A Vice/vise was a standard task for budding apprentices. I have a huge range - from one's too heavy now to tiny little things to hold the pubic hairs on male midges.
Frankly, I have lost count but I still will make a special to do a specific job.
If you seriously take time to study what you have written- yes- what you have written, you will have to include chucks and collets and faceplates and a whole host of other things.
Today, I was holding a piece of steel which was 10 X3X3mm- with rounded ends clamped in a pair of surgeon's sewing pliers so that I could modify one for the Fagor rotary DRO on the top slide of my Sieg C4 lathe.

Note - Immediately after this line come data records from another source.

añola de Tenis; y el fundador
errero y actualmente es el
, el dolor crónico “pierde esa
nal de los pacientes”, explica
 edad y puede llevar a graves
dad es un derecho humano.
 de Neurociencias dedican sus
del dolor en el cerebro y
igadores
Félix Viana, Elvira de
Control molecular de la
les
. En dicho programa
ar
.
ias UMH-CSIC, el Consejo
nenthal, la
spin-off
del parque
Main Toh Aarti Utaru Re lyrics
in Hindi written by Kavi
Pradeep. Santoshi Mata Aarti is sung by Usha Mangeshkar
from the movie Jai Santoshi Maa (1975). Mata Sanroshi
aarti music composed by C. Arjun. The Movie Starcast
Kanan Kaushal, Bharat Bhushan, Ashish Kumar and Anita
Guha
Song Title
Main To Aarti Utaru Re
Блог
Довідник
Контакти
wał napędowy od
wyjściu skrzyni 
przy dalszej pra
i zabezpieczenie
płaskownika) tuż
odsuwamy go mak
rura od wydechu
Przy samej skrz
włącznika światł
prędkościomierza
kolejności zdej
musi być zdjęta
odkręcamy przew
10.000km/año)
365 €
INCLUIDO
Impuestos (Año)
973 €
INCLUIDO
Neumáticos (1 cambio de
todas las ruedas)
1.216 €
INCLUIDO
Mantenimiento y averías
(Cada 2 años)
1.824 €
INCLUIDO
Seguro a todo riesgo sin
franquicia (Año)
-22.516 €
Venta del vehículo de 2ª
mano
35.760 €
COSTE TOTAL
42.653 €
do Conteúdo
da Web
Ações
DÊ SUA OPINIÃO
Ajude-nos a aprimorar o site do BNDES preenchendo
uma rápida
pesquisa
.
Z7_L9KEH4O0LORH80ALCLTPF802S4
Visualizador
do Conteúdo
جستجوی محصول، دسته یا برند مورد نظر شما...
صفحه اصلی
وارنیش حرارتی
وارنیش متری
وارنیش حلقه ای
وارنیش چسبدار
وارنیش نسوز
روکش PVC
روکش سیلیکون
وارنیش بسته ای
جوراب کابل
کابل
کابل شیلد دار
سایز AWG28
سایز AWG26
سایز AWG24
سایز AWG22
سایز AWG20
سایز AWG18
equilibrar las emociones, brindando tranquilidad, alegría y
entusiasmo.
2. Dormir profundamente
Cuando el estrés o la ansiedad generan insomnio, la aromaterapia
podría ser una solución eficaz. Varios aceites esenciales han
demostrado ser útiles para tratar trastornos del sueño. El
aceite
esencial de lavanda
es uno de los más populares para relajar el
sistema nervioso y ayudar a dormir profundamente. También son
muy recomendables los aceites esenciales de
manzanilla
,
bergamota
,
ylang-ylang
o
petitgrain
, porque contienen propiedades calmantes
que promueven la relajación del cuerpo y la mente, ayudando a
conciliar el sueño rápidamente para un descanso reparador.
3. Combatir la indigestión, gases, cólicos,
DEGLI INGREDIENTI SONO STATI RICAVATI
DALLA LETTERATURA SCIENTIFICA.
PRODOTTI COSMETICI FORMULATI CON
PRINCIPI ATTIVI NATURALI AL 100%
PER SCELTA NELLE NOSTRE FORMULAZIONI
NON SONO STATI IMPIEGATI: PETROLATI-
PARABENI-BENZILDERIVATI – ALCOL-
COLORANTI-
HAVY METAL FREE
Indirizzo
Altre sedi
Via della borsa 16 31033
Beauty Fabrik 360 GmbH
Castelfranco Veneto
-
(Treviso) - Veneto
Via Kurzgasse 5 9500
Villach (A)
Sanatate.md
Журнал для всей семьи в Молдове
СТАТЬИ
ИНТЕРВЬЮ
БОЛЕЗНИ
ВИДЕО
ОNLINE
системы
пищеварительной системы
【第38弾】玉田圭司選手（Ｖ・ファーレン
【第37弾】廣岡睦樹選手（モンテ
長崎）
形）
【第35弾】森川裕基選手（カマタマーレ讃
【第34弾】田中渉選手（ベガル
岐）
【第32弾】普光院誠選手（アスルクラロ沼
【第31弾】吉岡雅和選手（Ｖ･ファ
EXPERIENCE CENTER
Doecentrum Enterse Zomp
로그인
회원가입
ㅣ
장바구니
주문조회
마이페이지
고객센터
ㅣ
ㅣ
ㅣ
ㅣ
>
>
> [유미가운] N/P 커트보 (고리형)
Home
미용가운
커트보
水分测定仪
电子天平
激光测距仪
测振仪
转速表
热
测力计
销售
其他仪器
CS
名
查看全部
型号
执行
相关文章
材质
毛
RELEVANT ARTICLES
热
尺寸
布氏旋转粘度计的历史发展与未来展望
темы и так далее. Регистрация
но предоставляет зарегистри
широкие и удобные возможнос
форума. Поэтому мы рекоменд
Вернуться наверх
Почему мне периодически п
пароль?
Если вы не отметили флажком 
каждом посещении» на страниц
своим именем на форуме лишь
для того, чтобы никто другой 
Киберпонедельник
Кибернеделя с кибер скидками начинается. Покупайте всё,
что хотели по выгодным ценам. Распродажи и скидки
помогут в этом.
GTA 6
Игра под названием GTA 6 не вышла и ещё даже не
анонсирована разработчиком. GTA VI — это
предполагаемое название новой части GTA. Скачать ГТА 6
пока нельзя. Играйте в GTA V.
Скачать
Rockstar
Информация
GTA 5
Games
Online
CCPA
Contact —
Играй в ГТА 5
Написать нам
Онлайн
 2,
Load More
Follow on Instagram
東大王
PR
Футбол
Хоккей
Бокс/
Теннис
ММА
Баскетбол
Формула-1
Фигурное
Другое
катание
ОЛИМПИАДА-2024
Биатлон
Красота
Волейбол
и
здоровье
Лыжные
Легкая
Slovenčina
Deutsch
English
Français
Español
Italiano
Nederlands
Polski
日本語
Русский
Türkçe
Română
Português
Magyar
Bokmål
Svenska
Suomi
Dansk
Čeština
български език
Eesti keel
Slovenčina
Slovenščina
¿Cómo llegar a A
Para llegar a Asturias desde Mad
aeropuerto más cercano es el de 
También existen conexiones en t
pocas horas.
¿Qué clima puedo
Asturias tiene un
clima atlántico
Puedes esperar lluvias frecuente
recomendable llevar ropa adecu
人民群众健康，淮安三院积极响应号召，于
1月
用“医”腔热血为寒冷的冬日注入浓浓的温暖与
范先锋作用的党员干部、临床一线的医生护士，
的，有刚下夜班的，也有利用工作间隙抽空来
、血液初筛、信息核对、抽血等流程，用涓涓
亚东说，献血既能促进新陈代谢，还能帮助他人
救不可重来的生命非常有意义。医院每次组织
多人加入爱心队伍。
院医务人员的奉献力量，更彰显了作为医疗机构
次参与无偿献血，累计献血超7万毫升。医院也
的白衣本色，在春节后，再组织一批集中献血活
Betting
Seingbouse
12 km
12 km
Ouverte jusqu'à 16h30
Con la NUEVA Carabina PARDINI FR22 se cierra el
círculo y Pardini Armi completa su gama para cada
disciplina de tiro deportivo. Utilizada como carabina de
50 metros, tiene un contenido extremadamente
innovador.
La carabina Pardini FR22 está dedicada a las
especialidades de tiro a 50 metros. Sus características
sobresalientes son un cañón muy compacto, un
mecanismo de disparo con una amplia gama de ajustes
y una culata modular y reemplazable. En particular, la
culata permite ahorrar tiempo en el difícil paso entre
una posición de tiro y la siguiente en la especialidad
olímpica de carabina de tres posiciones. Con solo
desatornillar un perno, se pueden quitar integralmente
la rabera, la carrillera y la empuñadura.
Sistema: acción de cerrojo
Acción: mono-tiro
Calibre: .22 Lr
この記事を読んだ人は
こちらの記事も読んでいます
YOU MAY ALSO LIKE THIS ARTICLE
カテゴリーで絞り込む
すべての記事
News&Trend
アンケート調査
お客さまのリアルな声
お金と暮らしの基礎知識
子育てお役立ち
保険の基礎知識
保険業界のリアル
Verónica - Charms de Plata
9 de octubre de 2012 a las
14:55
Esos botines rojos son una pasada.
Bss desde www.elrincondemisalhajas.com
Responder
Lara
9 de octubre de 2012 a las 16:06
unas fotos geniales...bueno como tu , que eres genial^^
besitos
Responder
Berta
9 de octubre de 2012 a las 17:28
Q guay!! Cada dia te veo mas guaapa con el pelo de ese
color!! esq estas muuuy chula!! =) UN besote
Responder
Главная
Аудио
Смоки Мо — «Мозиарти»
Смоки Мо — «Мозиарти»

Perhaps you would benefit from reading up what the old masters wrote of their techniques. There is little benefit which is available to the beginner on the internet which is largely repetition and culled and described by inarticulate operators who bring very little to the hobby.
You must read the old classics and more importantly try to replicate what has been written.
This may well rustle a few feathers but many of today's people have stopped taking magazines which merely fill column inches- and keep the shareholders happy.
A few columns ago, I suggested the use of hot glue but I was merely slightly modifying what someone, dead and gone, had described a modified sticky concoction of resin, beeswax and perhaps a bit of tallow. Mine was somewhat more available. Life is like that!